Bargatze is more storyteller than punchline assassin, and he often makes himself the butt of his jokes. His recounting of being a water meter reader in Tennessee post-9/11 is a tear-inducing gem: “We figured, they just went to New York. Obvious next stop: Mount Juliet, Tennessee,” he says on last year’s Your Friend, Nate Bargatze special. “And they are going to poison our water.” Assigned to guard a water tower with just a lantern, “I stood just in a dark field alone, waiting for the Taliban to show up.”
“To this day,” he says he wonders, “What did they want us to do? Call the Mount Juliet police. ‘Osama is here. He got past our lanterns. He’s in the water tank. He knew how to open that. We were surprised by that, but he knew what he was doing.’”
That style of comedy made him Billboard Boxscore’s fifth highest grossing comedian in 2023 ($20.6 million), No. 1 in 2024 ($82.2 million) and has topped the ranking in August, September and October of this year, with $16.6 million, $13.3 million and $15.8 million, respectively, and sold more than 2 million tickets over those measurement periods.
That’s big, but it sure ain’t dumb.
11. Sebastian Maniscalco
Read Maniscalco’s memoir-slash-comedian playbook, Stay Hungry, and you’ll learn that his was a long, difficult road to the top.
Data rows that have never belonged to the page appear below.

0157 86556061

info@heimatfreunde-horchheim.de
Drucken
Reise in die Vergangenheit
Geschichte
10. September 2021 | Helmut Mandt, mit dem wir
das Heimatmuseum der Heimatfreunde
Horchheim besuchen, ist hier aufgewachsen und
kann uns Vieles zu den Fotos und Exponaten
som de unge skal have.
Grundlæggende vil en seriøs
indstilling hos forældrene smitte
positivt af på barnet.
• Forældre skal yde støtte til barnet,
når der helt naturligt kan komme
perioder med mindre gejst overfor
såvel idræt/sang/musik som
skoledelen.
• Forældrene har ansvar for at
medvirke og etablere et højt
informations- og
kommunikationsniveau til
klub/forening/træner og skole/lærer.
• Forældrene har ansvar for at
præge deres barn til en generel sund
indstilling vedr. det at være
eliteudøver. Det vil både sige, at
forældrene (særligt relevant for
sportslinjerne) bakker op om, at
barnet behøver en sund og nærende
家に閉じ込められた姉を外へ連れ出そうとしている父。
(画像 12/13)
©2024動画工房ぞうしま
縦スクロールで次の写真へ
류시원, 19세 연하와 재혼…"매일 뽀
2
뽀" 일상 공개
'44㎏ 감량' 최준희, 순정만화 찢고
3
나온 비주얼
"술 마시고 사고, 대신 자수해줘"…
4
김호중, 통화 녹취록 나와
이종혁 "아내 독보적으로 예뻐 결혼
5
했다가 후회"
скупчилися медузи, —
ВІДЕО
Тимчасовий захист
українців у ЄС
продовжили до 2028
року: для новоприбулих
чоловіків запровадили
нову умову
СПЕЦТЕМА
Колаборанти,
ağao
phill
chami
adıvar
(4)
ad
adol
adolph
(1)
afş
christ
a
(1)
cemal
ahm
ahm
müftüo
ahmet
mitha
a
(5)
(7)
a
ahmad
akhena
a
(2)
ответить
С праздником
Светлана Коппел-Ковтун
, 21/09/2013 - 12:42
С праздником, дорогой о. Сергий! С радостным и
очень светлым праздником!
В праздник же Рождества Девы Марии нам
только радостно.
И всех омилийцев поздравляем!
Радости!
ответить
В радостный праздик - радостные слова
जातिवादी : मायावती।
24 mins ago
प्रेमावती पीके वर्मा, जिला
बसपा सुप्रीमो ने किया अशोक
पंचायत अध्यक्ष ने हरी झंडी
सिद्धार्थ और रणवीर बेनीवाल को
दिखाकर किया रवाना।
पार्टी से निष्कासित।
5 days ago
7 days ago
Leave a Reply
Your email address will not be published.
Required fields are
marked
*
Now that he’s there, he’s not wasting his shot.
In the fall of 2024, Maniscalco performed a record-breaking five nights at Madison Square Garden, and this year, he was Billboard Boxscore’s top-grossing comedian of the first half of 2025 and ranked No. 25 — just below Dua Lipa — among all genres of live performers.
Like his comedy forebear Pat Cooper, Maniscalco mines his Italian American upbringing, which, he told Billboard in a recent interview he found earlier in his career “resonated not only with people with Italian immigrant backgrounds, but Spanish, Greek or wherever you come from.” And his hairdresser father Salvatore, who immigrated from Sicily, often figures into his routine: “To this day, my father, he knows what I make, I know what he’s got hidden,” Maniscalco said during a set at the Just For Laughs festival in Montreal, adding that his Dad always calls him before leaving on vacation because he thinks he’s going to die while away. “He says, ‘Listen, just in case anything happens on vacation, you’re gonna get a treasure map in the mail in three weeks.”
His wide appeal also has a lot to do with his talent for “can-you-believe-this” observational humor that he delivers in a voice that could be straight out of Brooklyn, even though he comes from the suburbs of Chicago.
Maniscalco is a stage stalker, given to Mediterranean-style hand gestures, and his sets have become more physical and exaggerated as the venues he plays become larger — a performance style recently parodied by Marcello Hernandez in a pitch-perfect SNL skit. As they say: imitation is the highest form of flattery.